AWS-Lambda-Cache
Lambda Functions Caching machanism
Simple caching for AWS Lambda.
The goal of the package is to provide a simple interface for caching, built specifically for AWS Lambda.
lambda-cache helps you cache data in your Lambda function from one invocation to another. It utilizes the internal memory of the lambda function's execution context to store data across multiple invocations, which:
- Reduces load on back-end systems
- Reduces the execution time of the lambda
- Guarantees that functions will reference latest data after cache expiry
lambda-cache is purpose-built for AWS Lambda functions, and prioritizes simplicity as our design gaol. It currently supports SSM Parameters, Secrets from Secrets Manager and S3 Objects.
Installation
Include the package in your function zip-file artifact using:
$ pip install lambda-cache -t /path/of/function
Refer to installation guide for other options.
Usage
The official user guide has more info.
SSM - Parameter Store
Cache single parameter
To cache a parameter from ssm, decorate your handler function like so:
from lambda_cache import ssm
@ssm.cache(parameter='/production/app/var')

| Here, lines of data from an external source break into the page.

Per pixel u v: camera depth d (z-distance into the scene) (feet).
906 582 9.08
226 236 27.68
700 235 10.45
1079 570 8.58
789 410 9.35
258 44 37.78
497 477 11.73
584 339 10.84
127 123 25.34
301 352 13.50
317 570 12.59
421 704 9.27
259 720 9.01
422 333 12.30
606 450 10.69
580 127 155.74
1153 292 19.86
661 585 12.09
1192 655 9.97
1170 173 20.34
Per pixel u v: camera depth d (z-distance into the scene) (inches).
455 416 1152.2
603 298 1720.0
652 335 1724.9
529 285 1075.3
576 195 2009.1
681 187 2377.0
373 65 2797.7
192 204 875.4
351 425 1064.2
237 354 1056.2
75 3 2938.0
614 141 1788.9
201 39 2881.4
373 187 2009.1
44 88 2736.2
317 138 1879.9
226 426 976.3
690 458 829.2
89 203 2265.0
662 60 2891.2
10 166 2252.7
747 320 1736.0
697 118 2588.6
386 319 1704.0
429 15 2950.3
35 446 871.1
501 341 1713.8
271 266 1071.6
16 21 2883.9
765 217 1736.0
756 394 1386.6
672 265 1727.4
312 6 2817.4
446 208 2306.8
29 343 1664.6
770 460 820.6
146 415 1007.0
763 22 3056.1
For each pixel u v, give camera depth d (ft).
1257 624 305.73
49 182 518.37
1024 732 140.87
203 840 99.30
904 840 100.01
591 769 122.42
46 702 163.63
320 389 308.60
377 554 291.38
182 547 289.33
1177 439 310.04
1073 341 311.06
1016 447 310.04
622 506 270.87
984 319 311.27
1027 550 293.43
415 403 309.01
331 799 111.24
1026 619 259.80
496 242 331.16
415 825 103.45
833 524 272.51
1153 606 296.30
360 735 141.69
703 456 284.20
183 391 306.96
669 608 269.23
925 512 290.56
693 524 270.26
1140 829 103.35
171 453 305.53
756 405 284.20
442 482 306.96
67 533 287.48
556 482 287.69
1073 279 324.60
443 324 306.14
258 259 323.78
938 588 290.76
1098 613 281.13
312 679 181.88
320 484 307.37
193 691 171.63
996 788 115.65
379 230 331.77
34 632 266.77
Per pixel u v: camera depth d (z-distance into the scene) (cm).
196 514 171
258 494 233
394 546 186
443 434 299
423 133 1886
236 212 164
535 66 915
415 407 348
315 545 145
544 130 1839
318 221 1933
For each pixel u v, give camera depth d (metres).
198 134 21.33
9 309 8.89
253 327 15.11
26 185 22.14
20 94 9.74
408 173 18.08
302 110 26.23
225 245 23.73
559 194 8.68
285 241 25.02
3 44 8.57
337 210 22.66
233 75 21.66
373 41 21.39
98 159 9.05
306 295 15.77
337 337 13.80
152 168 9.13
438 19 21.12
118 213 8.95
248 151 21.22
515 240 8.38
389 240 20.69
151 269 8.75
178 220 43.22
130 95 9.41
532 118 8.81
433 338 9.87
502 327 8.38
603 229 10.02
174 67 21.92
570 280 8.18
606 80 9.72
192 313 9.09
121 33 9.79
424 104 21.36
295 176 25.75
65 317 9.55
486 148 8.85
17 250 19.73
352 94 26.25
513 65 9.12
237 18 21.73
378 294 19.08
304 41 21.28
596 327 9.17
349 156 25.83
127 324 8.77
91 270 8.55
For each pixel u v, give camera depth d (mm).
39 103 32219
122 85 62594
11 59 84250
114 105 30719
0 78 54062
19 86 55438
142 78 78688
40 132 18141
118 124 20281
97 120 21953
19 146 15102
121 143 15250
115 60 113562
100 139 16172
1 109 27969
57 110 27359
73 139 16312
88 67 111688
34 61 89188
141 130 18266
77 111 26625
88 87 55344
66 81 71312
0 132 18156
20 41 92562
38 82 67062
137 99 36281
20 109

def handler(event, context):
var = getattr(context,'var')
response = do_something(var)
return response
All invocations of this function over in the next minute will reference the parameter from the function's internal cache, rather than making a network call to ssm. After one minute has lapsed, the the next invocation will invoke get_parameter
to refresh the cache. The parameter value will be injected into the context
object of your lambda handler for retrieval.
Change cache expiry
The default max_age_in_seconds
settings is 60 seconds (1 minute), it defines the maximum age of a parameter that is acceptable to the handler function. Cache entries older than this, will be refreshed. To set a longer cache duration (e.g 5 minutes), change the setting:
from lambda_cache import ssm
@ssm.cache(parameter='/production/app/var', max_age_in_seconds=300)
def handler(event, context):
var = getattr(context,'var')
response = do_something(var)
return response
Note: The caching logic runs only at invocation, regardless of how long the function runs. A 15 minute lambda function will not refresh the parameter, unless explicitly refreshed using get_entry
method (described later). The library is primary interested in caching 'across' invocations rather than 'within' an invocation
Change cache entry settings
The default name of the parameter is the string after the last slash('/') character of its name. This means /production/app/var
and test/app/var
both resolve to just var
. To over-ride this default, use the entry_name
setting like so:
from lambda_cache import ssm
@ssm.cache(parameter='/production/app/var', entry_name='new_var')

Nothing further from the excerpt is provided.